Trends driving adult kids to stay at home are not going away

Rising house prices, more years spent in higher education and starting families later are among the prime reasons for more adult children staying at home for longer.

Figures from The Australian Institute of Family Studies show 43 per cent adults aged 20-24 were still living at home in 2016, up from 36 per cent in 1981.

Mark McCrindle, social researcher, said the cost of housing is just one of the reasons that more adult children are staying at home for longer.

The portion of 25 to 29-year-olds still at home has also grown over time – from 10 per cent in 1981 to 17 per cent in 2016.

The rising cost of living, including surging property prices, means many young adults don't have much choice other than to stay at home, according to Mark McCrindle, social researcher and founder of McCrindle Research.

"Whether young people rent or own their home with a mortgage, moving out of home can be a costly experience," Mr McCrindle said.

Sydney, Melbourne and Hobart have seen housing values rise at a faster rate than household incomes, which has eroded affordability.

CoreData figures show that in 2019 the typical Sydney household was spending 8.2 times their gross annual household income in order to purchase the median value dwelling, up from 6.6 just 10 years ago. Melbourne households are spending 7.2 times their annual income, up from 6.4 in 2009.

Younger generations are also spending more time in the education system, which leaves them with extra HECS-HELP debt.

The number of people with postgraduate degree qualifications increased by 46 per cent in the five years from 2011 to 2016.

Young people are also delaying getting married or partnered, as well as having children. That can mean their parents may delay downsizing their family home, on top of the additional expenses of having adult children at home for longer, Mr McCrindle said.

However, it is far from doom and gloom for younger generations. They are likely to often have a better earning capacity than their parents, will live and work longer and many will receive help from their parents to become homeowners, Mr McCrindle said.

Still,  those without access to the "bank of mum and dad" are likely to struggle to come up with a home deposit; often cited as one of the biggest reasons that prevents people from getting onto the property ladder, he said.

Places in the Morrison government's First Home Loan Deposit Scheme, touted as a quick fix for first home buyers, have been quickly snapped up since the scheme started at the beginning of the year.

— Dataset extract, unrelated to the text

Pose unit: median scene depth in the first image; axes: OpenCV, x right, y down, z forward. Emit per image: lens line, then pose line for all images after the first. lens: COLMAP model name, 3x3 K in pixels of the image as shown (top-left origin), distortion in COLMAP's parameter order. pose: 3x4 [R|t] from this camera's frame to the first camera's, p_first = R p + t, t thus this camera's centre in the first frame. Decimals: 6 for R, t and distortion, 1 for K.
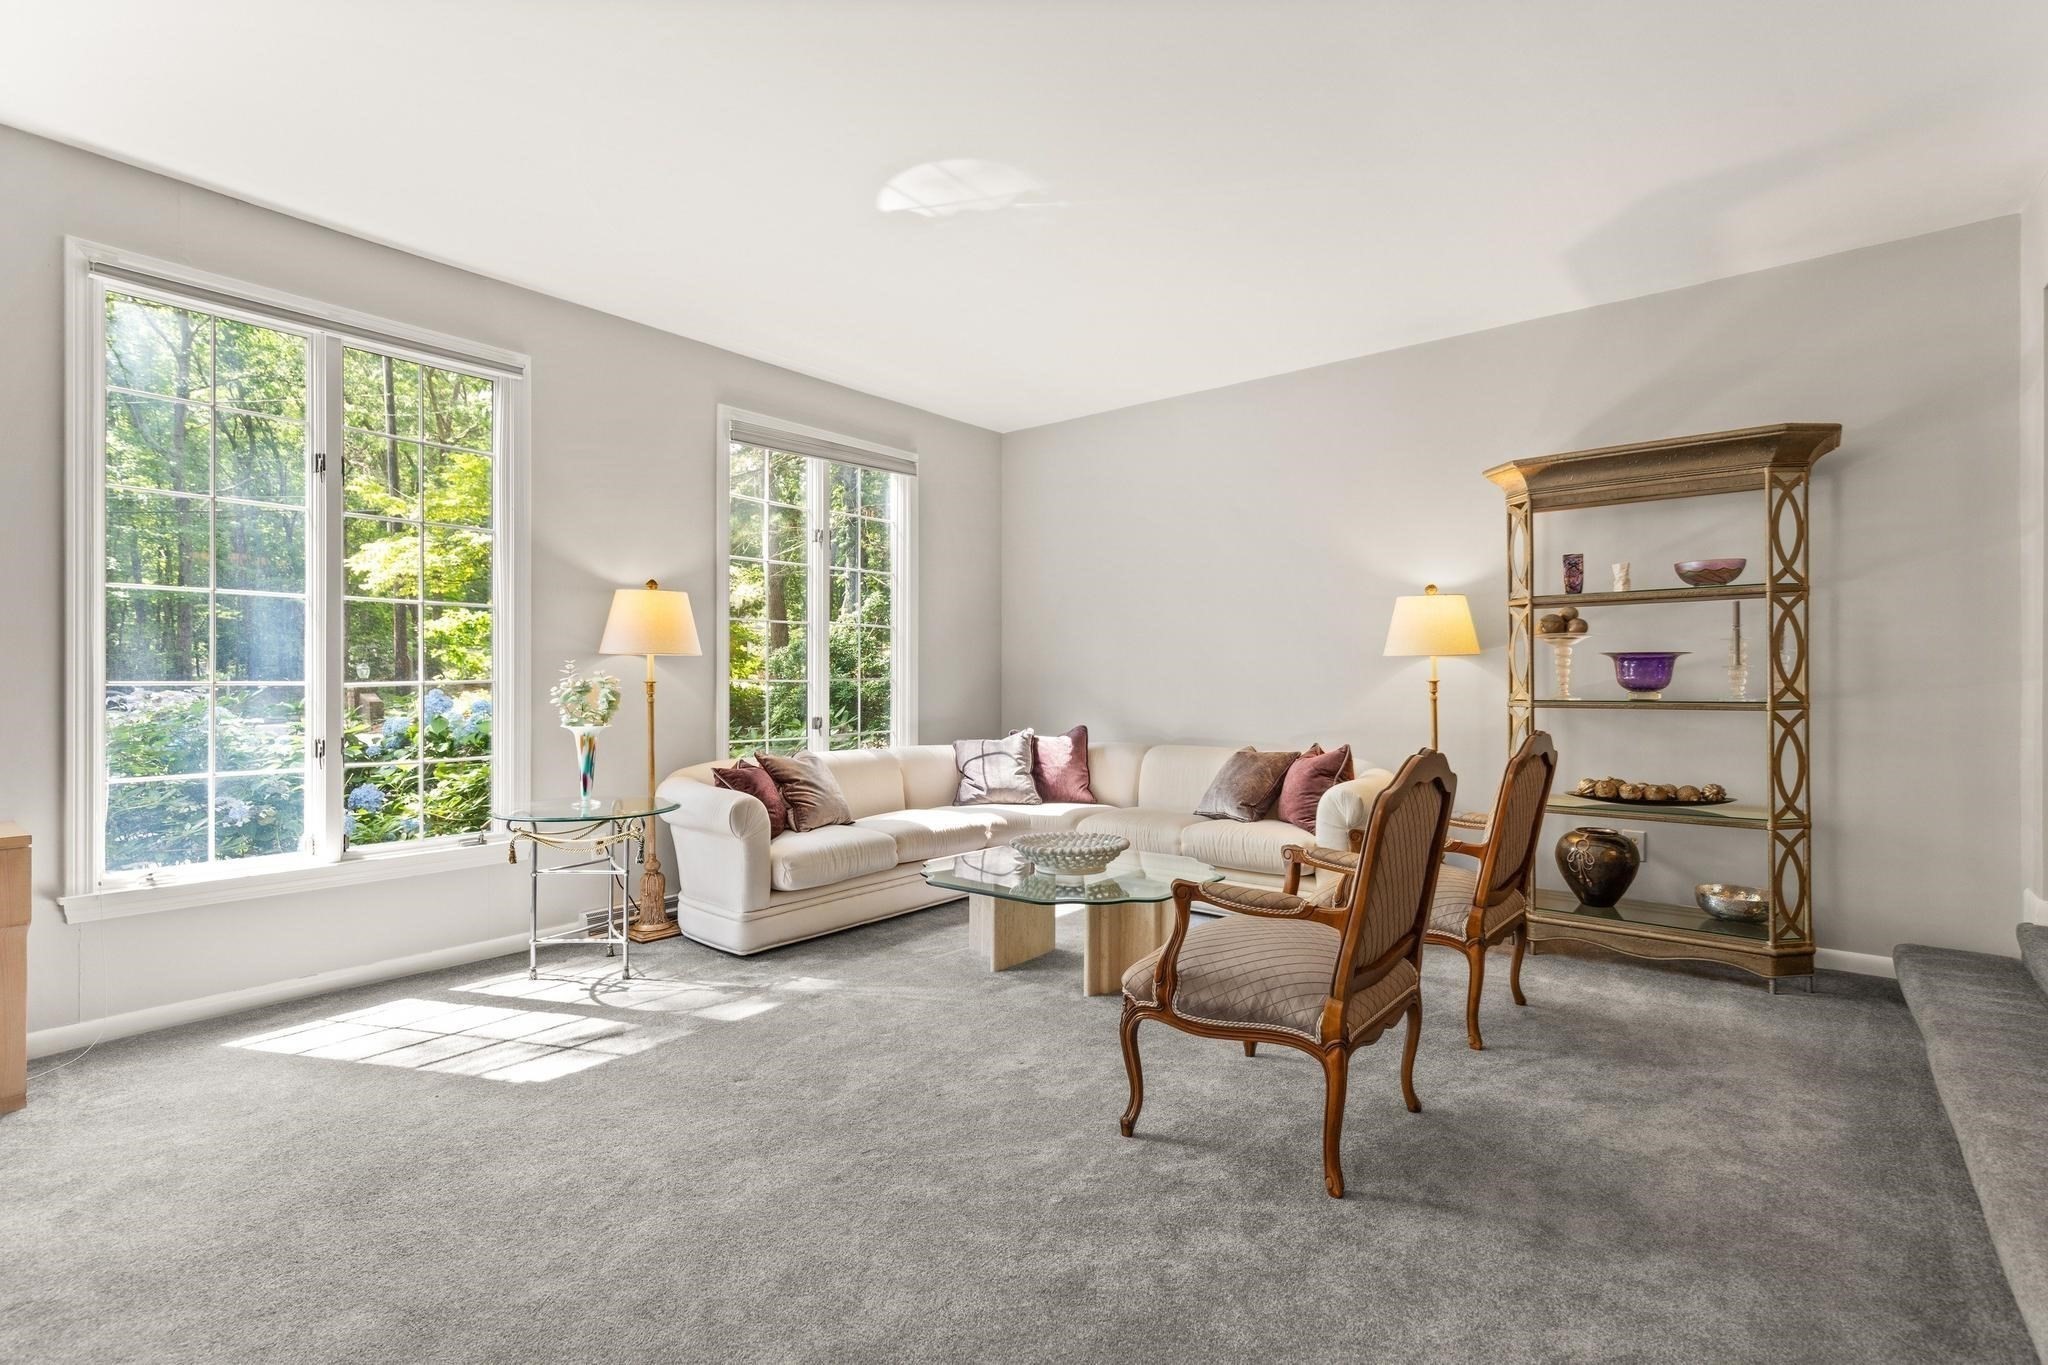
lens RADIAL K [[929.8, 0, 1031.2], [0, 929.8, 668.0], [0, 0, 1]] dist [0.010407, -0.000273]
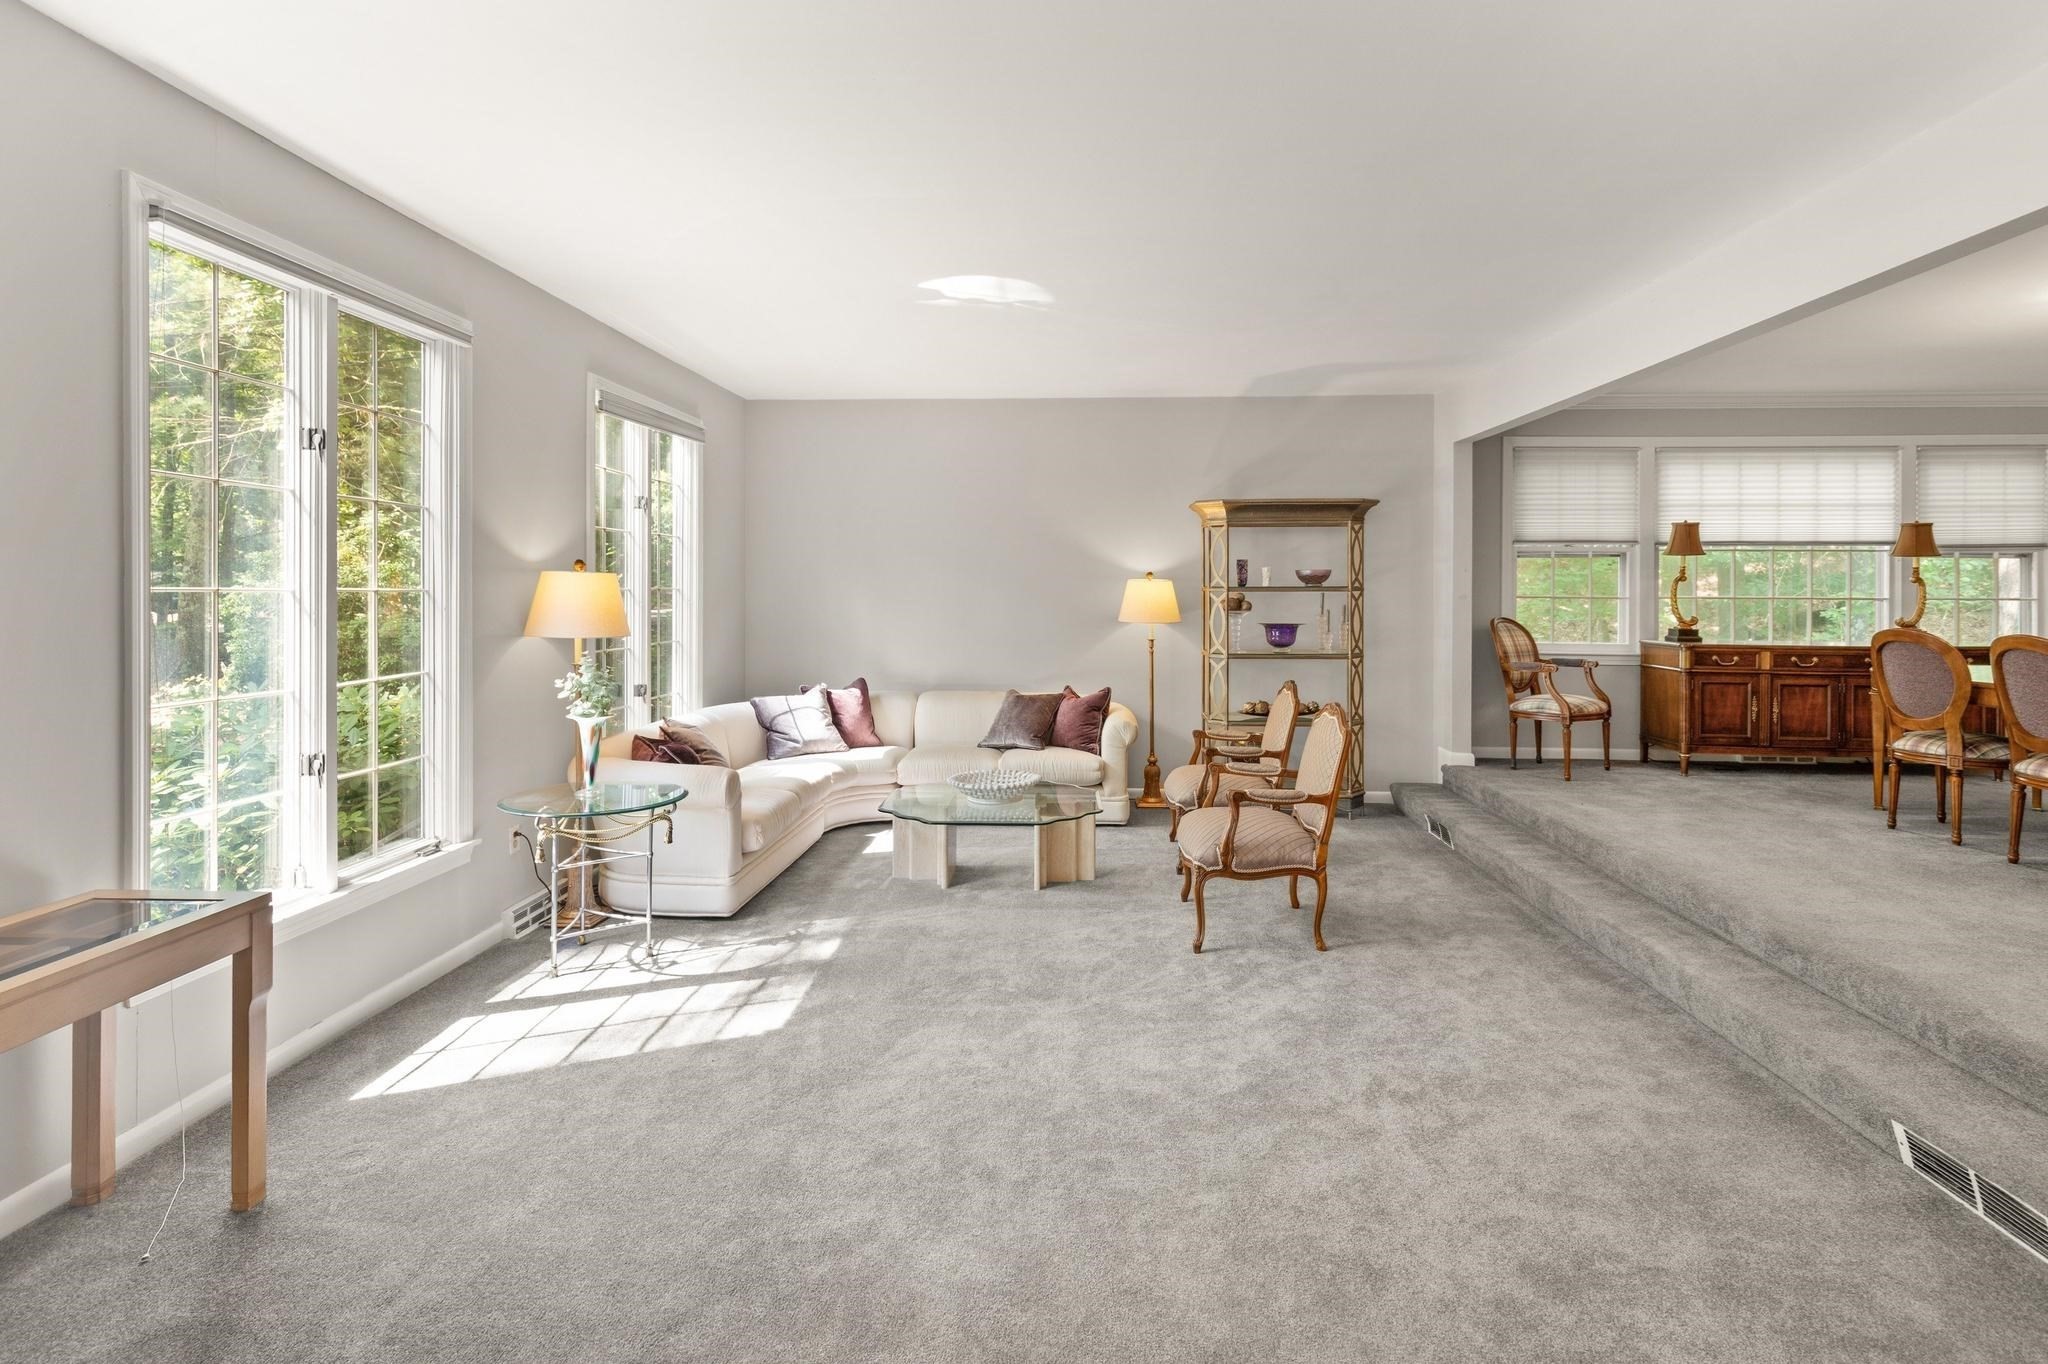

Under the programme, the government goes guarantor on the first-home buyers' loans. That enables first timers to get into the market earlier with a smaller deposit.

However, just 10,000 places a year are being made available – about one-tenth of the number of first-home buyers each year.

Younger baby boomers  – those aged between 55 and 64 – hold 29 per cent of Australia's household wealth, while making up just 12 per cent of the population.  Those age over 65 hold 27 per cent of wealth and make up 16 per cent of the population.

Mr McCrindle said the next couple of decades will see older Australians pass on much of their wealth in the biggest intergenerational wealth transfer in history.